Cette spécialisation du ministère public au sein du tribunal de première instance permet de bien prendre en charge l’affaire pénale de la FVV et de lui donner l’importance qu’elle nécessite afin de poursuivre l’agresseur et lutter contre son impunité et d’aider la femme à protéger ses droits.
En pratique, la compétence du substitut du procureur chargé des affaires de la violence conjugale a été élargie pour répondre aux dispositions de l’article 22 suscité. Désormais, il est chargé de toutes les affaires de violence à l’égard de la femme, quel que soit la relation qui la lie à l’agresseur, et non pas seulement de celles de violences conjugales.

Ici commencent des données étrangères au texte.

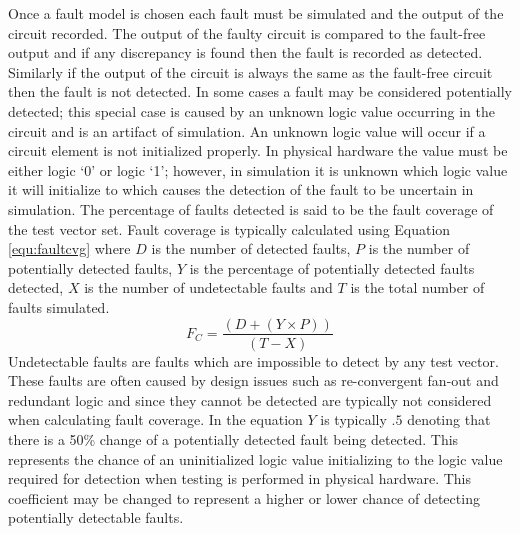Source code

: \documentclass[12pt]{report}
\begin{document}
Once a fault model is chosen each fault must be simulated and the output of the circuit recorded.  The output of the faulty circuit is compared to the fault-free output and if any discrepancy is found then the fault is recorded as detected.  Similarly if the output of the circuit is always the same as the fault-free circuit then the fault is not detected\cite{defectforcmos}.  In some cases a fault may be considered potentially detected; this special case is caused by an unknown logic value occurring in the circuit and is an artifact of simulation.  An unknown logic value will occur if a circuit element is not initialized properly\cite{stroud}.  In physical hardware the value must be either logic `0' or logic `1'; however, in simulation it is unknown which logic value it will initialize to which causes the detection of the fault to be uncertain in simulation\cite{stroud}.  The percentage of faults detected is said to be the fault coverage of the test vector set\cite{defectforcmos}\cite{stroud}.  Fault coverage is typically calculated using Equation \ref{equ:faultcvg} where $D$ is the number of detected faults, $P$ is the number of potentially detected faults, $Y$ is the percentage of potentially detected faults detected, $X$ is the number of undetectable faults and $T$ is the total number of faults simulated\cite{stroud}.  
\begin{equation}
F_C = \frac{(D + (Y \times P))}{(T - X)}
\label{equ:faultcvg}
\end{equation}
Undetectable faults are faults which are impossible to detect by any test vector.  These faults are often caused by design issues such as re-convergent fan-out and redundant logic\cite{stroud} and since they cannot be detected are typically not considered when calculating fault coverage.  In the equation $Y$ is typically $.5$ denoting that there is a 50\% change of a potentially detected fault being detected.  This represents the chance of an uninitialized logic value initializing to the logic value required for detection when testing is performed in physical hardware.  This coefficient may be changed to represent a higher or lower chance of detecting potentially detectable faults\cite{stroud}.
\end{document}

3) Possibilité de prendre des mesures de protection à l’égard de la FVV
Selon le chapitre IV de la loi organique n°2017-58, les mesures de protection des FVV peuvent être de deux types ; soient des moyens de protection (article 26) soient des ordonnances de protection (article 30 et suivants) :
- bien que les moyens de protection soient pris par l’unité spécialisée des enquêtes des VFF au sein de chaque commissariat de sûreté nationale et de garde nationale, ils doivent toujours être autorisés par le procureur de la république compétent ;
- les ordonnances de protection, selon la nouvelle loi 2017- 58 doivent être ordonnées par le juge de la famille. Ce dernier peut désormais accorder une ordonnance de protection de la victime de la violence (la femme et les et les enfants qui résident avec elle) suite à une requête écrite émanant d’elle en personne (ou de son mandataire), ou du Procureur avec accord de la femme, ou du Délégué à la protection de l’enfance si la victime est un enfant ou en cas d’existence d’un enfant.
La saisine du juge de la famille de la demande de protection ne fait pas obstacle au droit de la victime d’exercer une action de fond devant les juridictions civiles et pénales compétentes.
4) Octroi obligatoire de l’aide judiciaire
L’aide judiciaire, en application de la loi n° 2002-52 du 3 juin 2002,peut être accordée à toute personne physique demanderesse (ie. qui ouvre une plainte) ou défenderesse (ie. qui est accusée), à des conditions de revenu prouvées par un « certificat de pauvreté », délivré par le « omda – chef de circonscription» ( relevant du Ministère de l’Intérieur).
Cependant,pour les femmes nvictimes de violence, l’aide judiciaire n’est désormais plus facultative mais obligatoire. En effet, l’article 13 de la loi organique n°2017-58 prévoit que la femme victime de violence et les enfants qui résident avec elle, bénéficient obligatoirement de l’aide judiciaire. Dorénavant, le bureau de l'aide judiciaire au tribunal de première instance, chargé d’examiner les demandes, doit automatiquement octroyer l’aide juridictionnelle aux femmes victimes de violence.